Luizzi, qui ne se souciait pas qu’on lui demandât des nouvelles du voyageur disparu, remit sa lettre avec une bonne gratification au postillon et se hâta de remonter en voiture. On partit, et il arriva à Toulouse sans autre accident. Dès qu’il y fut arrivé, il se rendit dans une petite maison garnie qui jouissait d’une assez mauvaise réputation, mais dont la propriétaire avait en même temps un renom de parfaite discrétion. Lorsqu’il s’y fut fait donner une chambre, il écrivit une lettre et fit appeler madame Périne, la maîtresse du logis, qui arriva aussitôt, et qui, après avoir fait la révérence, lui dit :

— Que veut Monsieur ?

— Quelqu’un de sûr pour aller porter une lettre.

— J’ai mon fils qui est muet comme une muraille.

— Puis je voudrais que vous pussiez m’avoir des habits autres que ceux-ci.
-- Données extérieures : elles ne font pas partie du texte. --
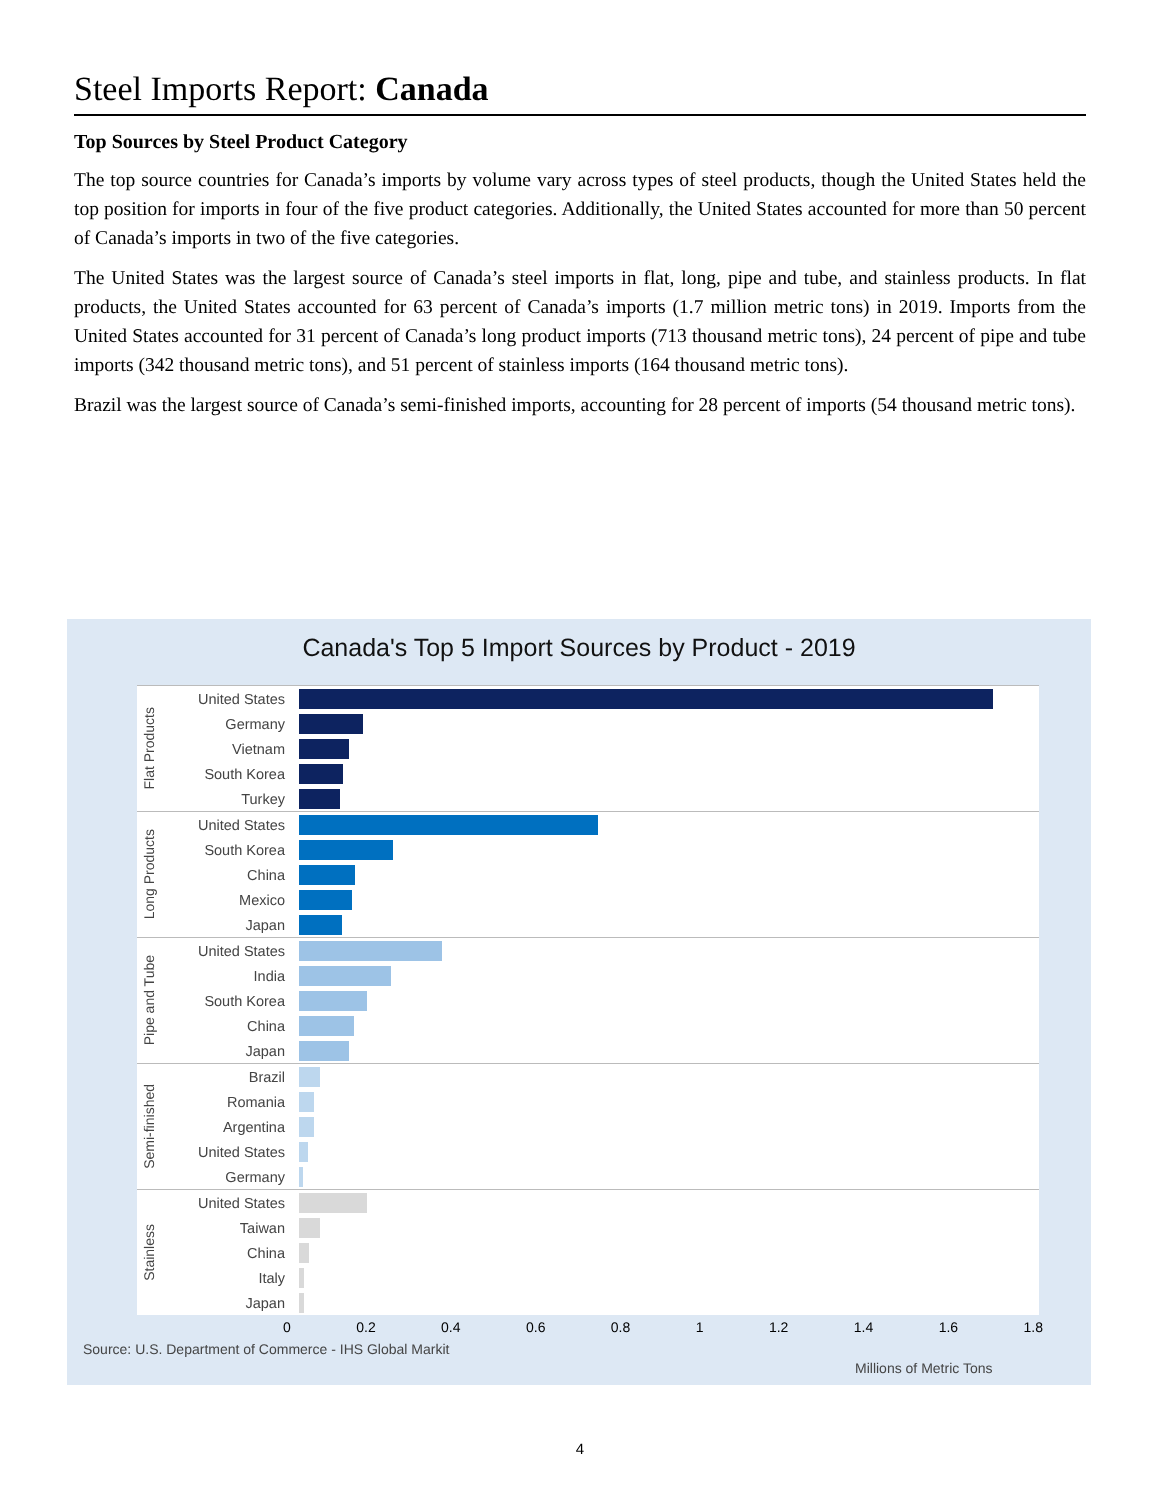Steel Imports Report: Canada
Top Sources by Steel Product Category
The top source countries for Canada’s imports by volume vary across types of steel products, though the United States held the top position for imports in four of the five product categories. Additionally, the United States accounted for more than 50 percent of Canada’s imports in two of the five categories.
The United States was the largest source of Canada’s steel imports in flat, long, pipe and tube, and stainless products. In flat products, the United States accounted for 63 percent of Canada’s imports (1.7 million metric tons) in 2019. Imports from the United States accounted for 31 percent of Canada’s long product imports (713 thousand metric tons), 24 percent of pipe and tube imports (342 thousand metric tons), and 51 percent of stainless imports (164 thousand metric tons).
Brazil was the largest source of Canada’s semi-finished imports, accounting for 28 percent of imports (54 thousand metric tons).
Canada's Top 5 Import Sources by Product - 2019
Flat Products
United States
Germany
Vietnam
South Korea
Turkey
Long Products
United States
South Korea
China
Mexico
Japan
Pipe and Tube
United States
India
South Korea
China
Japan
Semi-finished
Brazil
Romania
Argentina
United States
Germany
Stainless
United States
Taiwan
China
Italy
Japan
0 0.2 0.4 0.6 0.8 1 1.2 1.4 1.6 1.8
Source: U.S. Department of Commerce - IHS Global Markit
Millions of Metric Tons
4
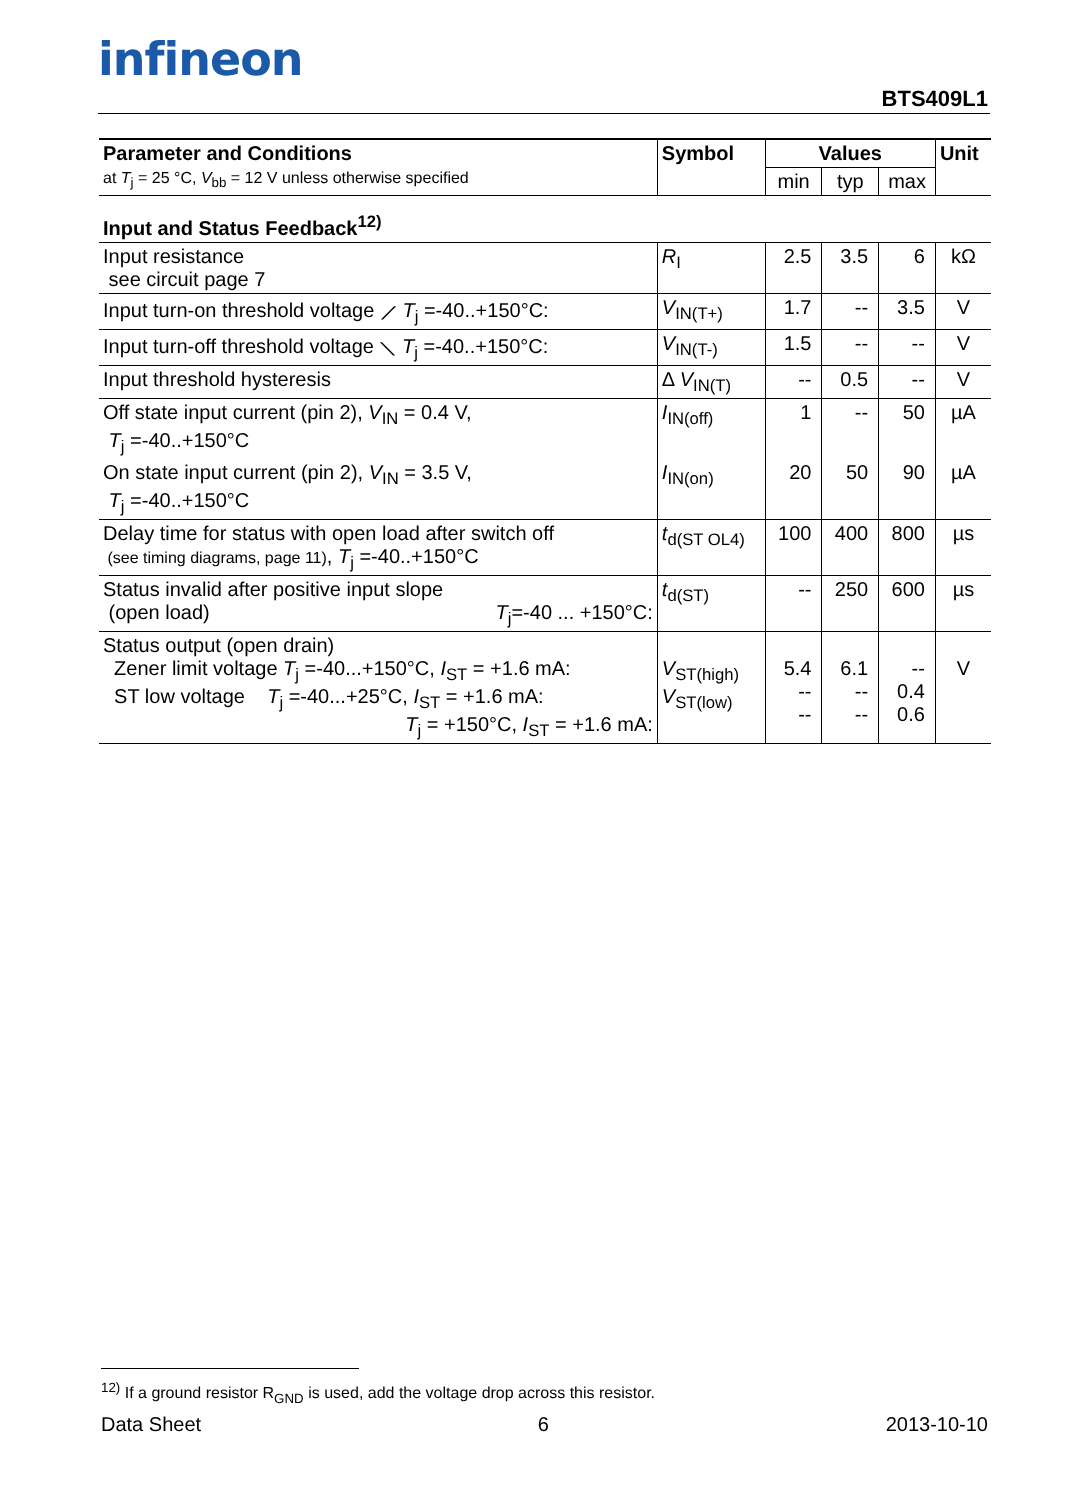infineon
BTS409L1
| Parameter and Conditions at T<sub>j</sub> = 25 °C, V<sub>bb</sub> = 12 V unless otherwise specified | Symbol | Values | | | Unit |
| --- | --- | --- | --- | --- | --- |
| | | min | typ | max | |
| Input and Status Feedback<sup>12)</sup> | | | | | |
| Input resistance see circuit page 7 | R<sub>I</sub> | 2.5 | 3.5 | 6 | kΩ |
| Input turn-on threshold voltage ⟋ T<sub>j</sub> =-40..+150°C: | V<sub>IN(T+)</sub> | 1.7 | -- | 3.5 | V |
| Input turn-off threshold voltage ⟍ T<sub>j</sub> =-40..+150°C: | V<sub>IN(T-)</sub> | 1.5 | -- | -- | V |
| Input threshold hysteresis | Δ V<sub>IN(T)</sub> | -- | 0.5 | -- | V |
| Off state input current (pin 2), V<sub>IN</sub> = 0.4 V, T<sub>j</sub> =-40..+150°C | I<sub>IN(off)</sub> | 1 | -- | 50 | µA |
| On state input current (pin 2), V<sub>IN</sub> = 3.5 V, T<sub>j</sub> =-40..+150°C | I<sub>IN(on)</sub> | 20 | 50 | 90 | µA |
| Delay time for status with open load after switch off (see timing diagrams, page 11) , T<sub>j</sub> =-40..+150°C | t<sub>d(ST OL4)</sub> | 100 | 400 | 800 | µs |
| Status invalid after positive input slope (open load) T<sub>j</sub>=-40 ... +150°C: | t<sub>d(ST)</sub> | -- | 250 | 600 | µs |
| Status output (open drain) Zener limit voltage T<sub>j</sub> =-40...+150°C, I<sub>ST</sub> = +1.6 mA: ST low voltage T<sub>j</sub> =-40...+25°C, I<sub>ST</sub> = +1.6 mA: T<sub>j</sub> = +150°C, I<sub>ST</sub> = +1.6 mA: | V<sub>ST(high)</sub> V<sub>ST(low)</sub> | 5.4 -- -- | 6.1 -- -- | -- 0.4 0.6 | V |
<sup>12)</sup> If a ground resistor R<sub>GND</sub> is used, add the voltage drop across this resistor.
Data Sheet 6 2013-10-10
On n’a pas oublié que Luizzi avait quitté Paris en habit de visite. À Fontainebleau, il n’avait guère eu que le temps de se procurer une large redingote et un manteau. À Orléans, il avait quitté l’un et l’autre, et, surpris par M. de Cerny, il s’était enfui toujours avec le même habit. À la demande du baron, madame Périne répondit :

— Quel tailleur faut-il envoyer chercher ? Si Monsieur ne connaît pas la ville, je puis lui choisir ce qu’il y a de mieux.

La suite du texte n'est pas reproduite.